The Catholic Hierarchy vs The Violence Against Women Act

You might have thought that a church that bars women from any institutional equality might be a little leery of actively opposing the VAWA. You would be wrong. Why on earth would Catholics oppose measures to protect women from domestic and other forms of violence? Because some of them might be gay:

For the first time since the original act became law in 1994, it spells out that no person may be excluded from the law’s protections because of “sexual orientation” or “gender identity” — specifically covering lesbian, transgender and bisexual women. That language disturbs several bishops who head key committees within the U.S. Conference of Catholic Bishops that deal with, among other issues, marriage, the laity, youth and religious liberty.

“These two classifications are unnecessary to establish the just protections due to all persons. They undermine the meaning and importance of sexual difference,” the bishops said in a statement released by the USCCB on Wednesday. “They are unjustly exploited for purposes of marriage redefinition, and marriage is the only institution that unites a man and a woman with each other and with any children born from their union,” the statement continued.

So protecting lesbians and transgender and bisexual women from violence is now something Christians should oppose? The most vulnerable are somehow the least defensible? Do these bishops have even basic comprehension of the Gospels they read out loud every Sunday?

Instead of preventing the stoning of an adulteress, as Jesus did, they would have gone looking for bigger rocks.

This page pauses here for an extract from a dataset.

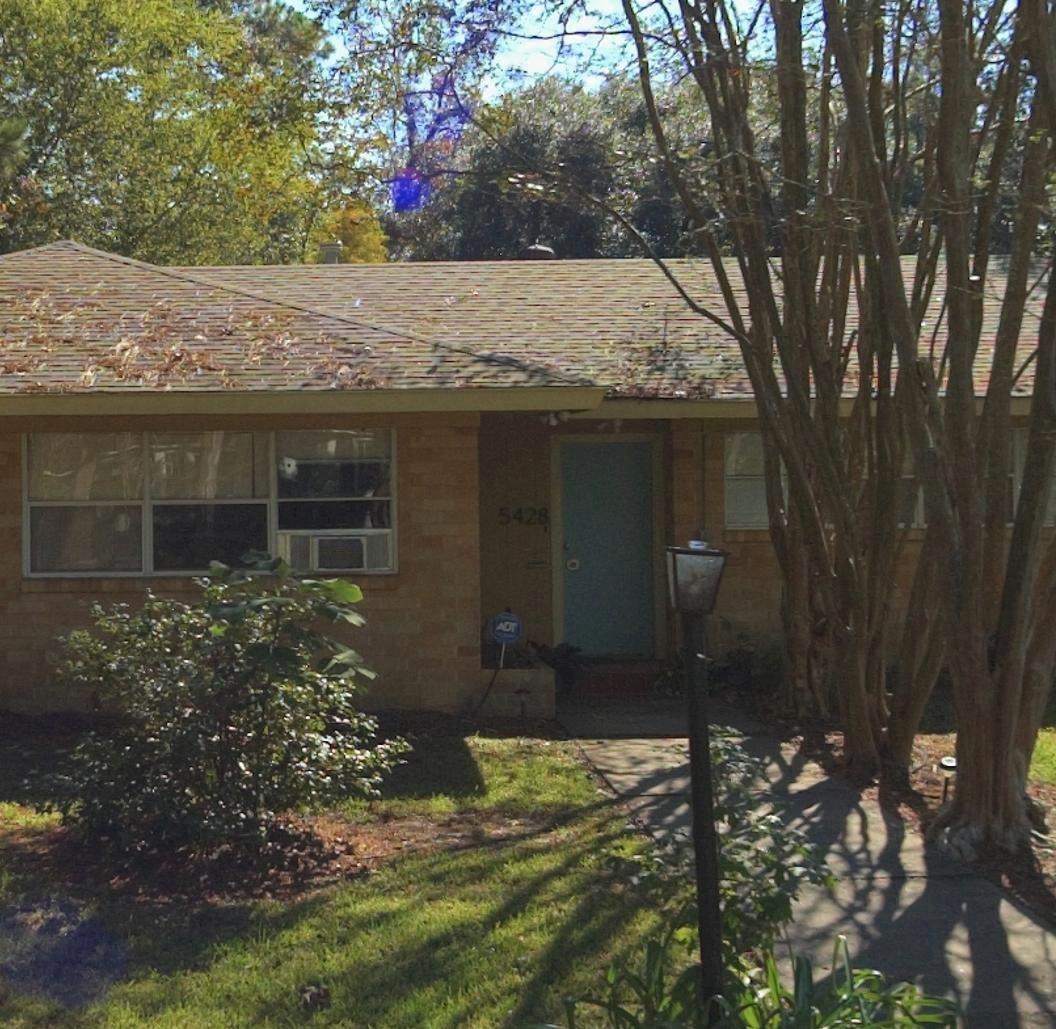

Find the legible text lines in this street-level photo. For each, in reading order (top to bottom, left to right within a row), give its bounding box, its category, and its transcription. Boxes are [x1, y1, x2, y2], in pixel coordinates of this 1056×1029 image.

[497, 505, 550, 527] StreetNumber: 5428
[493, 619, 519, 634] None: ADT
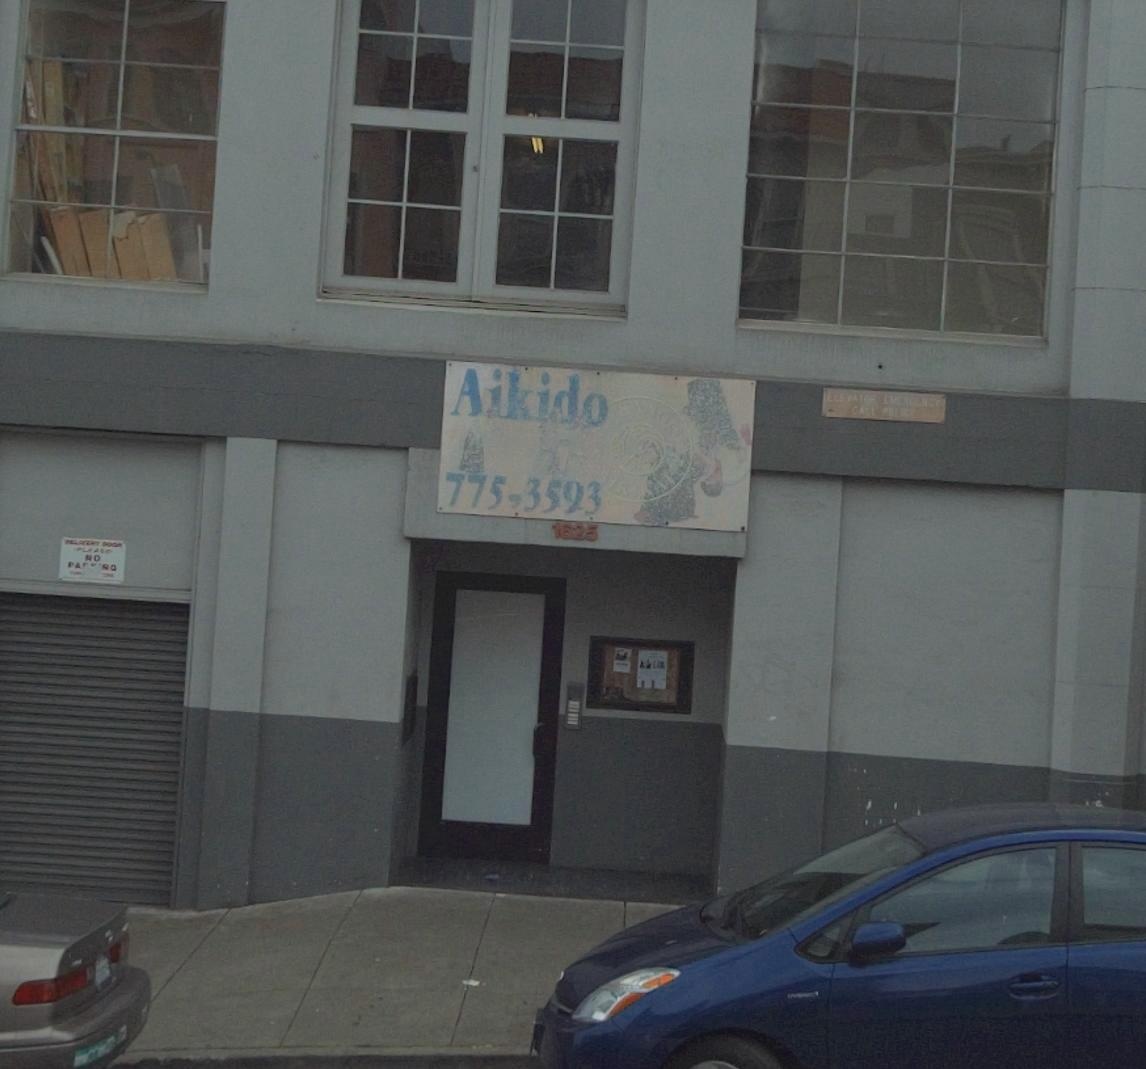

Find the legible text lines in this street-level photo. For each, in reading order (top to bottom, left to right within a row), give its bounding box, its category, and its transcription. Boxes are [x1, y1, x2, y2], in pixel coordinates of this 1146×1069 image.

America, The Arab World, And Iran

Marc Lynch points out that only “two Arab countries now see Iran as a good model (Lebanon and Iraq), Iran is viewed unfavorably in 11 out of 17 Arab countries, and large majorities of Arab publics sided with the opposition Green Movement over the Iranian government and disapprove of Iran’s role in Syria, Iraq, and the Gulf”:

This should not be taken as a green light for military action against Tehran, though. While support for a military strike with international legitimacy has grown significantly since 2006 in the polling, there isn’t a majority in favor in any Arab country. A 34-point increase in support for a military strike among Jordanians or a 24-point increase among Egyptians is significant as a trend. But approval of military action doesn’t crack 40 percent in any surveyed country, which is hardly an overwhelming mandate. Indeed, an American or Israeli military strike is probably the only thing that could rescue Iran’s regional image at this point — particularly if the regime is able to emerge with a Hezbollah-like narrative of success through survival.

Lynch worries about the growing sectarianism evident in the polling:

In Saudi Arabia, 92 percent of Shia reported a favorable view of Iran compared with 0 percent of Sunnis; in Bahrain, 76 percent approved of Iran compared with 4 percent of Sunnis. The same phenomenon appeared in almost every country with a significant Shia population

He goes on to argue that capitalizing on “sectarian hatred might be useful for regimes seeking to browbeat Shia populations into sullen acceptance of their subordination, but virtually guarantees enduring popular discontent and recurrent uprisings.”